CLARITY Act markup puts stablecoin rewards under scrutiny with 100+ amendments
The US Senate Banking Committee is set for CLARITY Act markup with 100+ proposed amendments, turning the long-delayed stablecoin bill into a key test of how far “stablecoin rewards” can go.
The biggest fight is over whether rewards can be paid on idle stablecoin holdings. The emerging compromise would block rewards that look like interest on bank deposits, but still allow incentives tied to active stablecoin use such as payments and transactions. Banks argue this still creates a loophole, warning crypto intermediaries could design “yield-like” incentives that compete with insured banks.
Reportedly, Senators Jack Reed and Tina Smith have filed an amendment aimed at rewards “substantially similar” to deposit interest, which could give regulators more room to restrict reward schemes. Advocacy messaging is also intense: Coinbase-backed “Stand With Crypto” says banking lobbyists sent 8,000 demand letters to stop stablecoin rewards, while crypto supporters sent 300,000 emails and made 8,000 calls.
Beyond stablecoin rewards, Democrats are expanding pressure. Sen. Elizabeth Warren has reportedly filed 40+ amendments, including language to limit Federal Reserve “master accounts” that would enable crypto firms to access Fed payment rails. Other amendments include Sen. Mark Warner’s changes to DeFi decentralization standards and Sen. Reed’s proposal to prevent crypto from being used as legal tender, including for tax payments.
For traders, the practical risk is regulatory uncertainty around stablecoin rewards language. Committee outcomes could quickly shift compliance expectations and sector risk appetite, especially for projects relying on incentive-based stablecoin models.
Bearish
The latest updates suggest the CLARITY Act could materially narrow or redefine “stablecoin rewards,” especially for idle holdings. That raises compliance and business-model risk for issuers and intermediaries that may rely on yield-like incentives. The “substantially similar” deposit-interest language, if adopted, could force rapid rewrites of reward programs and increase regulatory overhang.
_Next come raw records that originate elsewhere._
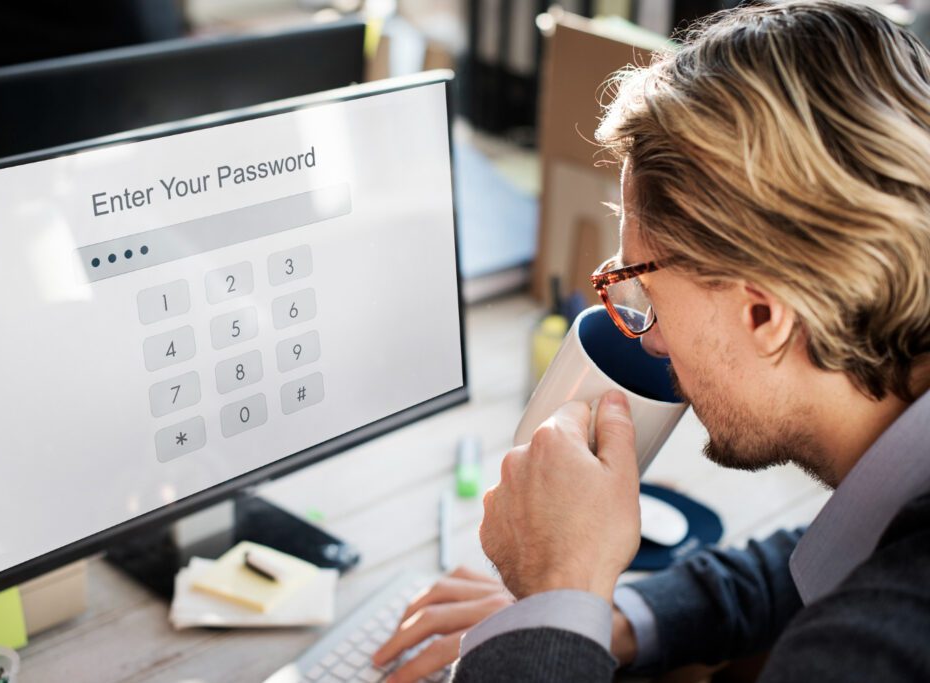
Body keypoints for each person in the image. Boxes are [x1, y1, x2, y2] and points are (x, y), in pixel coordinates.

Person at [373, 1, 930, 680]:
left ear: (764, 315)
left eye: (642, 289)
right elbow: (829, 557)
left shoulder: (879, 651)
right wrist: (603, 617)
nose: (649, 337)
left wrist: (557, 589)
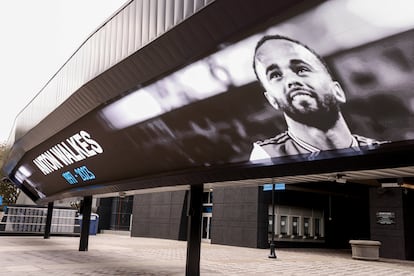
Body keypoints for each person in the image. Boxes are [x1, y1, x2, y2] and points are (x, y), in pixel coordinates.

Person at [250, 35, 382, 161]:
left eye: (301, 69)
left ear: (337, 91)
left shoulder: (381, 152)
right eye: (275, 75)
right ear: (272, 100)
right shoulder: (268, 156)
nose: (291, 80)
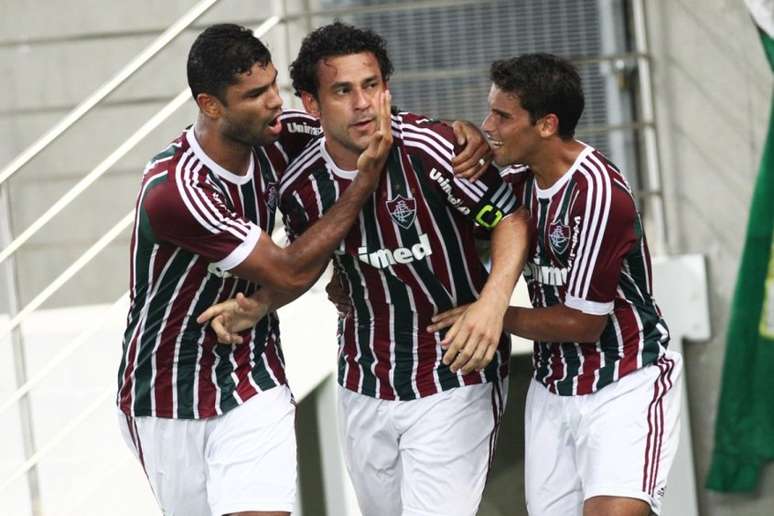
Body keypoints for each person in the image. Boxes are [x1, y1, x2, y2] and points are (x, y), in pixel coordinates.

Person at [200, 22, 530, 516]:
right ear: (311, 105)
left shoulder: (433, 151)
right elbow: (312, 259)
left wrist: (492, 304)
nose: (362, 103)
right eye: (343, 91)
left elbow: (509, 217)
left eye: (372, 86)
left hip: (454, 376)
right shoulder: (300, 185)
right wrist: (260, 305)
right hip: (363, 381)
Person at [115, 23, 395, 516]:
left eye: (273, 87)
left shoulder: (281, 135)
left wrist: (460, 135)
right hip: (166, 390)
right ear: (210, 105)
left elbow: (366, 124)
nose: (273, 103)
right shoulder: (176, 190)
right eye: (254, 94)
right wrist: (362, 185)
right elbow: (285, 274)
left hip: (253, 374)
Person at [430, 53, 682, 516]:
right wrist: (456, 131)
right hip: (551, 387)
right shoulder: (515, 181)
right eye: (489, 112)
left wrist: (489, 315)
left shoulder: (601, 194)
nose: (489, 125)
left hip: (624, 380)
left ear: (546, 125)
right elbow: (446, 231)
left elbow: (583, 322)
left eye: (502, 116)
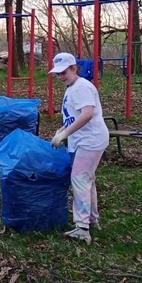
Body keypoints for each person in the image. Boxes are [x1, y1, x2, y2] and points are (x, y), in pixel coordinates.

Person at [49, 52, 110, 244]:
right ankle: (92, 219)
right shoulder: (72, 87)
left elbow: (87, 114)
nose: (60, 76)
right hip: (82, 140)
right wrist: (62, 129)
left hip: (90, 141)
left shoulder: (82, 87)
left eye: (64, 72)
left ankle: (82, 227)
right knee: (87, 180)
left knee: (80, 180)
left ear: (74, 68)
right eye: (57, 74)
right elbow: (74, 116)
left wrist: (65, 134)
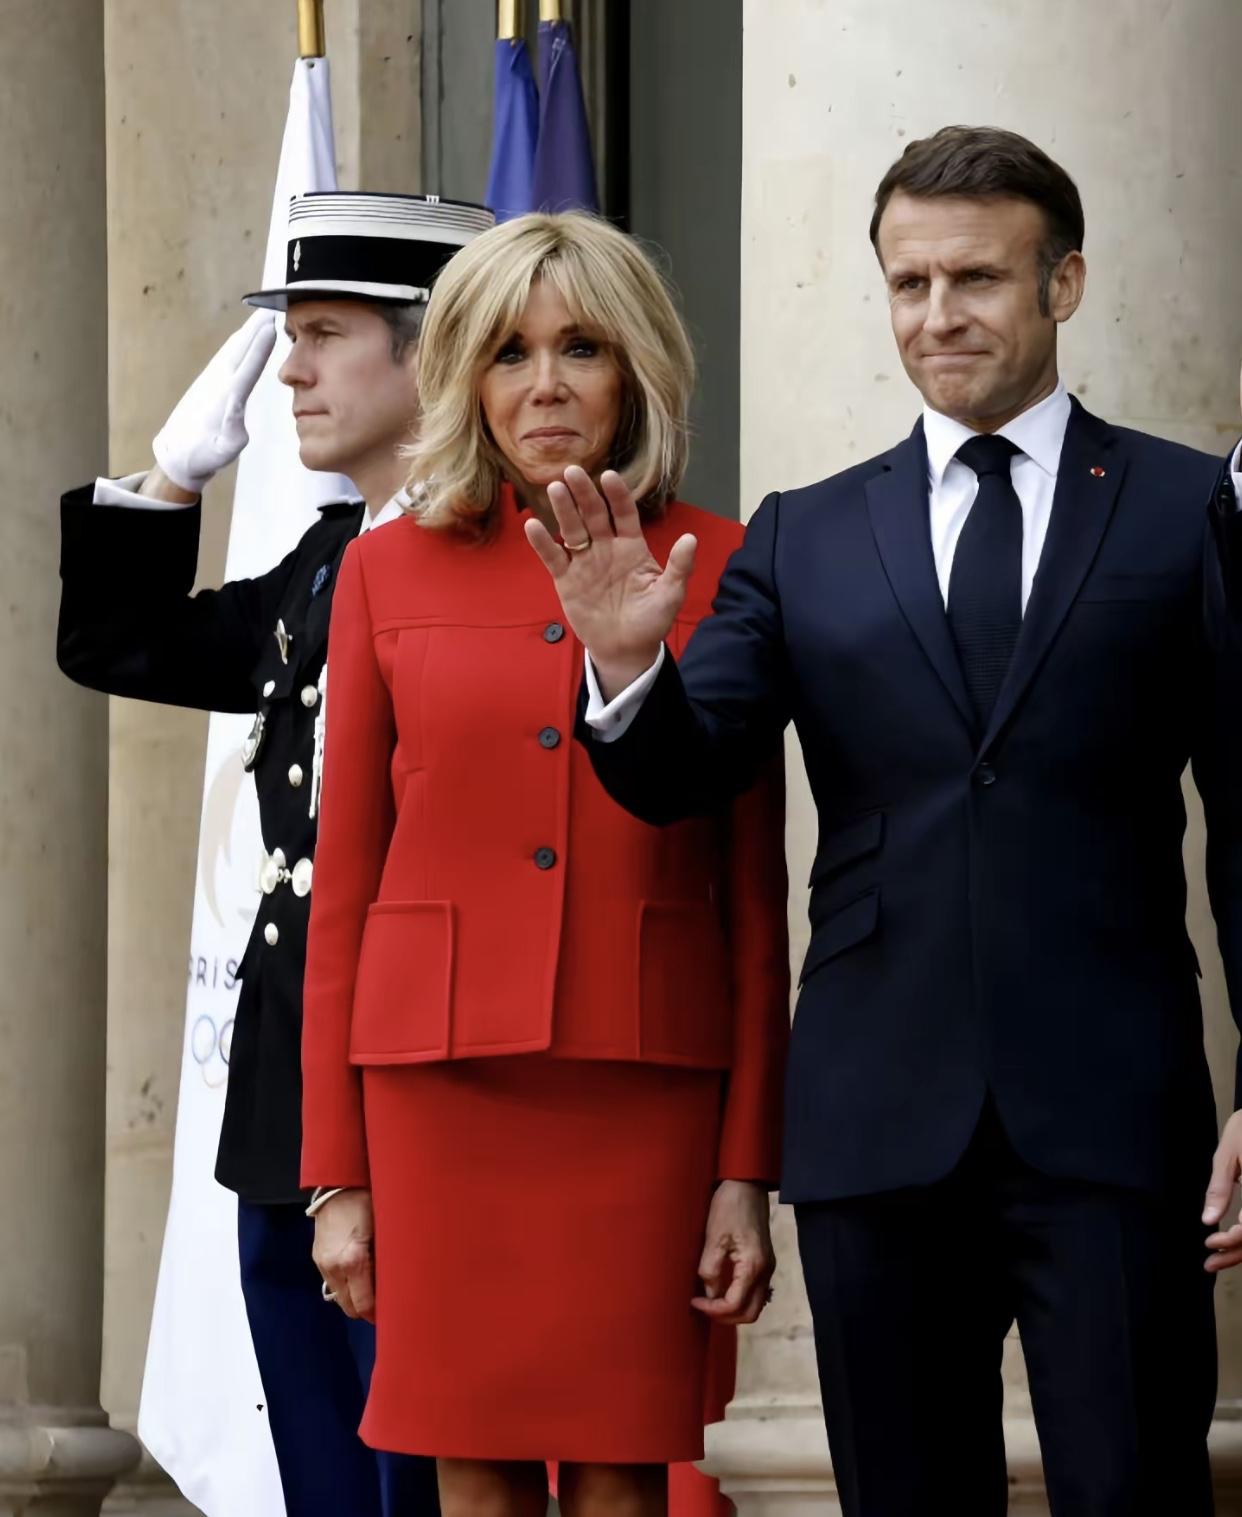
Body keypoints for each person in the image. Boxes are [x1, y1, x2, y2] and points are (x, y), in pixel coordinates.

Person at [528, 127, 1242, 1516]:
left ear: (1063, 284)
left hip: (1112, 1113)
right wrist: (625, 667)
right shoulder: (803, 535)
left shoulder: (1183, 507)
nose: (937, 315)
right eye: (908, 283)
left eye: (976, 278)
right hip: (876, 1120)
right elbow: (682, 773)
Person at [301, 211, 790, 1517]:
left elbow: (754, 900)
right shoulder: (381, 570)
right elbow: (343, 891)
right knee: (468, 1460)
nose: (546, 384)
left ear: (635, 367)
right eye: (509, 353)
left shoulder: (725, 562)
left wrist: (746, 1164)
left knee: (628, 1467)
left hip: (645, 1087)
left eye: (581, 347)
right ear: (467, 378)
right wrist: (336, 1172)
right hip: (436, 1092)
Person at [57, 190, 493, 1517]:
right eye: (289, 335)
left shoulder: (492, 561)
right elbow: (124, 647)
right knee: (323, 1478)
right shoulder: (330, 555)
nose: (290, 371)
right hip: (287, 1089)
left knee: (420, 1477)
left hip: (417, 1082)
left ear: (431, 350)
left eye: (322, 334)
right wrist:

At the same time, additional amendments (Fed master-account access limits, DeFi decentralization standard changes, and limits on crypto as legal tender) broaden uncertainty across the sector, which traders typically discount with lower risk appetite. Net effect: near-term headline risk is high, and the path to predictable rules looks less favorable, keeping price impact on crypto markets skewed bearish.